Discussions found on the web:
  1. pete Preissle commented on Feb 6

    Barry’s not quite the Lone Ranger on inflation. At the very least, Gary Kaltbaum and Donald Luskin have been preaching the same sermon. I agree with them…but then, who am I?

  2. DJ commented on Feb 6

    Barry, I disagree with your take on inflation. CPI registered at 3.3% in 2005, which is not insignificant. But the larger increases (and the specific items you mention) are largely input prices and asset prices. For the most part companies have not been able to pass higher prices to consumers, hence inflation is downplayed and rightly so.

    There is significant asset inflation in gold, housing, and bonds – but that is due to wealth consolidation and is correctly excluded from consumer inflation. Cost-push inflation is usually a myth. Common sense will tell you consumer inflation is unlikely with stagnant wages.

  3. BOPnews commented on Feb 6

    Stimulus compared in two economic cycles.

    Barry argues that the economy didn’t get going until the Fed got serious.
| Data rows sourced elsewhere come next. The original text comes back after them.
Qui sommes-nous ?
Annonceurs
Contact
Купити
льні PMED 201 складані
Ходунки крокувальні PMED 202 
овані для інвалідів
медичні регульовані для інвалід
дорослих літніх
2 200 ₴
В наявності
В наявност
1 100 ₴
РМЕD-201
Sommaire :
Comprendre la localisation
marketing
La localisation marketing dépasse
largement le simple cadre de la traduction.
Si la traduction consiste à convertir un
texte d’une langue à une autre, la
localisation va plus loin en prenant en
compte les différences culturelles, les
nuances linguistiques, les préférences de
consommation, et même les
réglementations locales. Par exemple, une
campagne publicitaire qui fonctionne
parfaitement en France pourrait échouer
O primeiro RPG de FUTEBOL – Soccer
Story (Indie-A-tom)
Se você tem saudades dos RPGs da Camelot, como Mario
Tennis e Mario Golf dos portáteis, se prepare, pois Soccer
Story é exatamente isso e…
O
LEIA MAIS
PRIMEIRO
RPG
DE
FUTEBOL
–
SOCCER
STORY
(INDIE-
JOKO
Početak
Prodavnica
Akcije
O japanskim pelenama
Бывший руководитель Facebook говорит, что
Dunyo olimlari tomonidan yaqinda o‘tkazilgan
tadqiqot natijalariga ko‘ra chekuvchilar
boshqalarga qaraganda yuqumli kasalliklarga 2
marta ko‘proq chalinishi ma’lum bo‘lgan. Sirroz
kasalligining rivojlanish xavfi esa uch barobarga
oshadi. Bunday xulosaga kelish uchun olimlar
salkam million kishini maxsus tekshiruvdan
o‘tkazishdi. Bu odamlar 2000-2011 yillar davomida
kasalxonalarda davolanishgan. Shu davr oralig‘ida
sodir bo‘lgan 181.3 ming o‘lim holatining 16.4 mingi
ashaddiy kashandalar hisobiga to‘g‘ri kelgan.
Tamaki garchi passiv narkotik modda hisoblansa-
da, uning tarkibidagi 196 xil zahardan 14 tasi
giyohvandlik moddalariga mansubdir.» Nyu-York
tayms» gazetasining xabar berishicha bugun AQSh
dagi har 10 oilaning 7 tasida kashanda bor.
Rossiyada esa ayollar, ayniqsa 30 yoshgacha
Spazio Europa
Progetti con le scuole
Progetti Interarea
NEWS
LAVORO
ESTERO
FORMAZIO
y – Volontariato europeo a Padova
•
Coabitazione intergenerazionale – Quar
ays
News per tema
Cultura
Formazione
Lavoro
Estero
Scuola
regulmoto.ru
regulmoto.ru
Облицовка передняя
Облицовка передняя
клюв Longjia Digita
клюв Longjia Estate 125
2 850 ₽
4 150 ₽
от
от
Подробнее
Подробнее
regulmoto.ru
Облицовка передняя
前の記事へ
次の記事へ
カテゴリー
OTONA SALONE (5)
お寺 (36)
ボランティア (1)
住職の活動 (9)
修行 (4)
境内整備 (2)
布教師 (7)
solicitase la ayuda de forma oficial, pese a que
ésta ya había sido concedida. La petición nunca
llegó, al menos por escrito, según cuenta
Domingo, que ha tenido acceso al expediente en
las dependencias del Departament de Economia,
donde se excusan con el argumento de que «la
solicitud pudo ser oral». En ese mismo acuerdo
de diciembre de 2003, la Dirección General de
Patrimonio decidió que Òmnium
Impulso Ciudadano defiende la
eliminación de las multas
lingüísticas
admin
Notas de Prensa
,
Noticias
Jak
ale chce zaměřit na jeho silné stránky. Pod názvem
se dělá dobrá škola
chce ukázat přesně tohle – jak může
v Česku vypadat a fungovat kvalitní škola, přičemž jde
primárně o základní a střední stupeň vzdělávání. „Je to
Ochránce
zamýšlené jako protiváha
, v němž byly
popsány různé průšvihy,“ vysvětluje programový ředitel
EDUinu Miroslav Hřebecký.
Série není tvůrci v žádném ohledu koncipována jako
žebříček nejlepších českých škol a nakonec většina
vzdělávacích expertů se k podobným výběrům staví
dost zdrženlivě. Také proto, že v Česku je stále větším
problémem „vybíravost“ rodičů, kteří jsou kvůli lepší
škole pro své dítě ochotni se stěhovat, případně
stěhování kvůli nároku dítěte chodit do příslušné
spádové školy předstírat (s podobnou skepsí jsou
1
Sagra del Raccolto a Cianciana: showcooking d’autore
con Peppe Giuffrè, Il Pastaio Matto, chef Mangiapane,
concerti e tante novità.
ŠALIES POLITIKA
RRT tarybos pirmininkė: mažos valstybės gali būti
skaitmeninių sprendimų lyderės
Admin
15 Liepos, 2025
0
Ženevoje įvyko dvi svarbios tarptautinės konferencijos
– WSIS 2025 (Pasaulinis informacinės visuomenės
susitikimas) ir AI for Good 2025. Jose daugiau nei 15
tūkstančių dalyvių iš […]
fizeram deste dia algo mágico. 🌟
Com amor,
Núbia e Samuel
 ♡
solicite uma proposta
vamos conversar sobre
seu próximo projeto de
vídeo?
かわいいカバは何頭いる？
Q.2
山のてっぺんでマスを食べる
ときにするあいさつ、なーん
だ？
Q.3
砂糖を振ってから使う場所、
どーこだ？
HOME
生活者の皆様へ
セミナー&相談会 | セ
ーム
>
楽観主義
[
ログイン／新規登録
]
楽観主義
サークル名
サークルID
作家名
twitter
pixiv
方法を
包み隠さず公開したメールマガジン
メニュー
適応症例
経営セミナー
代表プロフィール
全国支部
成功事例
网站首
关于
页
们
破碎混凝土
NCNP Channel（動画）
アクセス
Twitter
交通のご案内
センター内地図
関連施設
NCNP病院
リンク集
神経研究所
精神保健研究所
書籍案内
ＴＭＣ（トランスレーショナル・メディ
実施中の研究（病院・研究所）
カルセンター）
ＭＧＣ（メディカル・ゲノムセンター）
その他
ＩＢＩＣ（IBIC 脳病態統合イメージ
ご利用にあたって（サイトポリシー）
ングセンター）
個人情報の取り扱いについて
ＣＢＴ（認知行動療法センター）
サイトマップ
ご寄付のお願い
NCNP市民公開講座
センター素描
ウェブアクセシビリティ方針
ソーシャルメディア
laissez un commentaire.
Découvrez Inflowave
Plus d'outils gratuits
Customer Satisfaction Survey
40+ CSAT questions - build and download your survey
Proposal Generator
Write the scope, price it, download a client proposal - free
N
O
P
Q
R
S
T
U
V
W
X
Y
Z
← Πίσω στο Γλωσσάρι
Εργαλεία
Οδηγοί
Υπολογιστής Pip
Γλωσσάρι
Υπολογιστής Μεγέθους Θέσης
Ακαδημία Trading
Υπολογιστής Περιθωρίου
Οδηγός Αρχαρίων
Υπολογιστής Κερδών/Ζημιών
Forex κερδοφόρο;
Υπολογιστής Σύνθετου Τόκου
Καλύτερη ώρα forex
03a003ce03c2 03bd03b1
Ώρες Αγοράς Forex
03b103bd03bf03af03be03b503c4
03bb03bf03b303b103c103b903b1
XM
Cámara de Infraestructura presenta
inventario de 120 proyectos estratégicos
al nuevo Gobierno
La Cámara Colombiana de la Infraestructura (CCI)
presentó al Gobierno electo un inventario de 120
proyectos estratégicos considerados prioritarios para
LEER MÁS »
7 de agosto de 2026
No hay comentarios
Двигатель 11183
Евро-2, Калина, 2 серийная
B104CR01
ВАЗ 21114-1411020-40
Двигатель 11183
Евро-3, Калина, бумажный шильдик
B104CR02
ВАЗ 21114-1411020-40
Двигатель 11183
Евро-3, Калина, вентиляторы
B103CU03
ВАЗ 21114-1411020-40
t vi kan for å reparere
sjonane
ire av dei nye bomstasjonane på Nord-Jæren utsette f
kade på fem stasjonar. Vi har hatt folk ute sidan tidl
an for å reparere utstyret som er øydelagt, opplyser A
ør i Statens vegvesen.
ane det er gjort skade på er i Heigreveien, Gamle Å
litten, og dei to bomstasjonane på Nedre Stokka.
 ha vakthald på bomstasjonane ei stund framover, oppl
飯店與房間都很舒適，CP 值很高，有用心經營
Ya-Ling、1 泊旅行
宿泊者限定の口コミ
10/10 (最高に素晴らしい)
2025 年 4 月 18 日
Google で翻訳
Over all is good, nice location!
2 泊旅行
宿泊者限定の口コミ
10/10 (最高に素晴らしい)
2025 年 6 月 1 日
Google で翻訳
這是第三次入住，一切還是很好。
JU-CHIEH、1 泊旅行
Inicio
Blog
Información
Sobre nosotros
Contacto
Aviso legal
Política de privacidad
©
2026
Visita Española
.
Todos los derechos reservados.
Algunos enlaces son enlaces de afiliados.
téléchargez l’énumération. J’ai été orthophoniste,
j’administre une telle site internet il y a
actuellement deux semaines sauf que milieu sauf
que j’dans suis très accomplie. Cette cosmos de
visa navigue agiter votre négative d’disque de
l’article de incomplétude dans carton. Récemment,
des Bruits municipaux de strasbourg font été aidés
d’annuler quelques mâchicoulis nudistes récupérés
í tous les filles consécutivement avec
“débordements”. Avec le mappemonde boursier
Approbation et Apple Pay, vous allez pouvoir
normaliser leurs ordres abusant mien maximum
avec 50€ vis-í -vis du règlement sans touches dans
The inflationary point of “core” CPI should be killed dead by a simple graph, which we hereby reprint: Note how sustained spikes of CPI over CPI core…

  4. Dru Nelson commented on Feb 6

    So how do we hedge inflation? Especially since the government bonds that hedge are using an understated rate of inflation (over long periods).

  5. Greg commented on Feb 6

    Disturbing fact: BLS appears to use hypothetical survey data, not actual data, to calculate imputed rent, the largest single component of CPI.
    From http://www.bls.gov/cpi/cpifact6.htm:

    “However, the expenditure weight in the CPI for rental equivalence is obtained by directly asking sampled owner households the following question:

    If someone were to rent your home today, how much do you think it would rent for monthly, unfurnished and without utilities?”

    I think that there is a profound bias towards underestimating this hypothetical rent. When answering, I suspect many homeowners think in terms of covering their mortgage payment (a primitive and erroneous cash flow criterion), regardless of whether their equity is 10% or 50% of the home’s market value.

  6. DJ commented on Feb 6

    What did I buy – certainly not TIPS.

  7. quietpc3400 commented on Feb 7

    I think it was HL Mencken who said (approximately) “It’s impossible to make someone understand something they’re being paid not to”.

    Obviously the parallel here is that Kudlow and the other biz talk kewl kids are paid to tout (or have such a large personal/political stake in touting) a ‘market’s going up forever, no inflation here’ narrative and willfully ignore anything contrary. I’ve noticed over the last year or so that it’s much easier to make money by simply betting against obvious lies and/or stupidity that makes up 70% or so of the “conventional wisdom” than it is to find smart plays on one’s own, e.g. bets on commodities, ‘hidden’ high inflation, against the dollar, and bets opposite CNBC stock touts that are obviously talking their book, vs. trying to find 5-baggers on my own.

  8. Greg commented on Feb 7

    To DJ:
    3.42% YOY a/o Dec. 2005 per BLS, not your “3.3%”.
    Perhaps your low inflation stance explains you lowballing this fact?
    http://data.bls.gov/cgi-bin/surveymost

    Separately, would you agree that since hedonics are in BLS *practice* only used to diminish reported CPI, that’s a bias on their part? E.g., BLS makes no effort to hedonically adjust for reductions in customer service, which are just as measurable as a new DVD recorder feature.

  9. DJ commented on Feb 7

    My point isn’t about the accuracy of CPI, it is that I believe Barry is using an incorrect definition of consumer inflation. He is lumping in producer prices and asset prices. I believe, once housing really cools off, we’ll be fighting deflation as consumers check out completely.

  10. Robert commented on Feb 7

    Inflation without an increase in wages can only be temporary … ones HELOC will eventually be maxed out.

  11. Dru Nelson commented on Feb 7

    Robert,

    Not unless you are exporting jobs.